So, let’s get the elephant out of the room first: I am a terrible blogger. I have legitimately been crazy busy with work (and doctor’s appointments and just life) but I also find it waaay easier to spend the free time I do have scrolling through other blogs or reading zillions of books or switching the rug in my living room for the tenth time.
So. There’s that :)
While I was busy being a terrible blogger, I completed the all-day, one-stop radiation treatment I spent a solid two months worrying about. The last big thing. The final blow, hopefully, for this tumor that keeps sneaking back.
I have to say — of all the things I’ve been afraid of in life, this one broke the mold. Usually reality is smoother and easier — and, you know, less painful — than your expectations. This was ten times worse.
The radiation itself was just as everyone described — no pain, no pressure, no taste, no smell. But prior to radiation, I had to have a metal frame placed on my head, and then sit in that frame for 6-7 hours.

It took about eight shots of local anesthetic (two in each insertion site) until my head really started to numb. Needles don’t usually bother me, but those little shots burn. I don’t think I really felt the insertion of the actual pins, but all that pressure and heavy, heavy squeezing…it hurt. Actually, I think it scared me more than anything.
If all the whining above isn’t embarrassing enough, here’s the real confession: as all this was going on, I cried. And asked for my mom. In a room full of surgeons and nurses and physicists. I’d never, ever done that.
My neurosurgeon was an absolute gem, as was my oncologist. They both spoke gently and slowly the whole time, telling me I was doing great. I wasn’t, of course, but it was a very kind lie.

The rest of the day went by in a haze. I’d brought a pile of work and it didn’t get done. There was a TV all set up for movies, but they didn’t get watched. I somehow ended up taking a nap — which I still don’t really get, given all the obstructions to moving my head. (I think we can chalk it up to the pain and anxiety meds, if we’re being honest.)
I’d expected the day to be hard and dramatic and BIG, the way the surgeries were. But it wasn’t. It just…happened.
And now it’s OVER.
I can’t quite let myself think about forever. Maybe if I have a clean six-month scan, I’ll feel comfortable saying this thing is really gone. Or maybe not. Right now, I’m just trying to live in the spaces in between.

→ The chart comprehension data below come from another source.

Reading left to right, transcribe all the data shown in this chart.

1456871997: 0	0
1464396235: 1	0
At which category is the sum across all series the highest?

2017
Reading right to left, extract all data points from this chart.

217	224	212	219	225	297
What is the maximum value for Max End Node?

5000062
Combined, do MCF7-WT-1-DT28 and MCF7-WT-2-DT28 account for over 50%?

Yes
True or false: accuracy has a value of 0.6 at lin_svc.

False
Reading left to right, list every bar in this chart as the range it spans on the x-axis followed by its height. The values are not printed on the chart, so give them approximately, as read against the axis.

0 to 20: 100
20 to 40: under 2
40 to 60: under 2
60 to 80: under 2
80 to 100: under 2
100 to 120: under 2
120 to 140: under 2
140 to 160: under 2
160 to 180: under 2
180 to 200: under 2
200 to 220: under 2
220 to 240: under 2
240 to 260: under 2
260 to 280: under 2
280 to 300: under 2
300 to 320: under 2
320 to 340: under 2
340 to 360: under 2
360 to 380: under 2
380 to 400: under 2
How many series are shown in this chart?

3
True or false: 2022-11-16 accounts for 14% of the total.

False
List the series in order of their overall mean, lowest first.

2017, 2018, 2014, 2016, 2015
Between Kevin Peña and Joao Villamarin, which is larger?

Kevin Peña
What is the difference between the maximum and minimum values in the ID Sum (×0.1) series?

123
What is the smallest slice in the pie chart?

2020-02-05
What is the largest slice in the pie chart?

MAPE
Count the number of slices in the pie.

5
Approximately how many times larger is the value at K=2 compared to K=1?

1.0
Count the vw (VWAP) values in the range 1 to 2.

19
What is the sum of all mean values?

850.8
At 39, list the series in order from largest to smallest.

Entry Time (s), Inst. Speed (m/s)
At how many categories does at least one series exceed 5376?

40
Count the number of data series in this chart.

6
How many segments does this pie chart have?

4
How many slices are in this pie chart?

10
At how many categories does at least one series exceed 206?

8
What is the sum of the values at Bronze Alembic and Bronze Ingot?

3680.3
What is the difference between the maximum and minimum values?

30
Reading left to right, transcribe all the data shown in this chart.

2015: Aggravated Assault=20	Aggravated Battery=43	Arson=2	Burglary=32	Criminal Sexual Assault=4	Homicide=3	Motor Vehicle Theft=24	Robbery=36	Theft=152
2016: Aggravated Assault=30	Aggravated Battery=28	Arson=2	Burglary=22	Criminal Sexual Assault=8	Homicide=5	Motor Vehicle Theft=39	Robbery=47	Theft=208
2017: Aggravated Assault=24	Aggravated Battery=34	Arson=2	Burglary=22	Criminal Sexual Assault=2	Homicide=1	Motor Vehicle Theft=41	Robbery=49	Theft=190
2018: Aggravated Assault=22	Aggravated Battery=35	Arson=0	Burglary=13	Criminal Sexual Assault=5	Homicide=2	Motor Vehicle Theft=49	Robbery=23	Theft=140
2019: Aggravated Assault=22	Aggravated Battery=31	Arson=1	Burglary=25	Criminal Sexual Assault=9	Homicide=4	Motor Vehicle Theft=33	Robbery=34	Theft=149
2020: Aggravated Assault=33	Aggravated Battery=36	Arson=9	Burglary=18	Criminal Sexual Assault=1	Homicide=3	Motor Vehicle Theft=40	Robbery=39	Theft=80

But it’s over for now, and there’s a kind of strangeness in that. There was sweetness in this season, surprising and raw, and it’s hard to leave that…but it’s also hard to leave the bad things, and the mundane things, too. I’d gotten into routines — nothing meaningful, just things like shopping at the Target near my doctor’s office after appointments — and it’s hard to leave even that behind.
So that’s the weird space I’m in now. I’ll keep working to figure it out, and pushing through this busy season at work, and reading too many books and trying, trying, trying to be a better blogger.
And what happens next…well, it’ll happen.